━━━━━ Extracted text ━━━━━

You are viewing a plain text version of this content. The canonical link for it is here.
Posted to users@pdfbox.apache.org by Malcolm Vincent <ma...@gmail.com> on 2017/11/09 14:05:26 UTC

Dictionary Issue

Hi,

After more testing I can confirm the issue occurs when PDFBox is
parsing a stream where the token splits across this stream and the
next one is the problem.

i.e. the whole token does not occur in the stream being parsed

Perhaps there is a way to get all the tokens in the page content and
PDFBox reads the streams as necessary rather than using the individual
streams the way I am doing at the minute.

━━━━━ Source data ━━━━━

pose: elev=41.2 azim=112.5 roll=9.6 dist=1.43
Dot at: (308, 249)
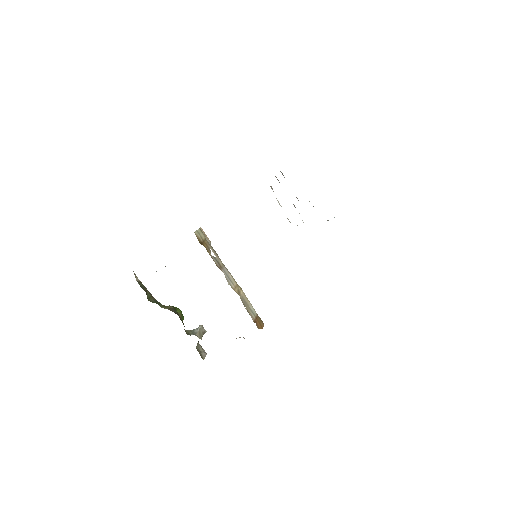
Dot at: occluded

━━━━━

__Required actions__:
1 - In the PDFBox mailing-list post, reproduce the text starting with "You are viewing" and going on through "is the problem.".
2 - Translate this sentence from the PDFBox mailing-list post into Spanish: "Perhaps there is a way to get all the tokens in the page content and PDFBox reads the streams as necessary rather than using the individual streams the way I am doing at the minute."
3 - According to the PDFBox mailing-list post, under what condition does the issue occur?

__Answers to the exercise__:
1 -
You are viewing a plain text version of this content. The canonical link for it is here.
Posted to users@pdfbox.apache.org by Malcolm Vincent <ma...@gmail.com> on 2017/11/09 14:05:26 UTC

Dictionary Issue

Hi,

After more testing I can confirm the issue occurs when PDFBox is
parsing a stream where the token splits across this stream and the
next one is the problem.

2 - Quizás haya una forma de obtener todos los tokens del contenido de la página y que PDFBox lea los flujos según sea necesario, en lugar de usar los flujos individuales como lo estoy haciendo en este momento.

3 - It occurs when PDFBox parses a stream in which a token splits across that stream and the next one.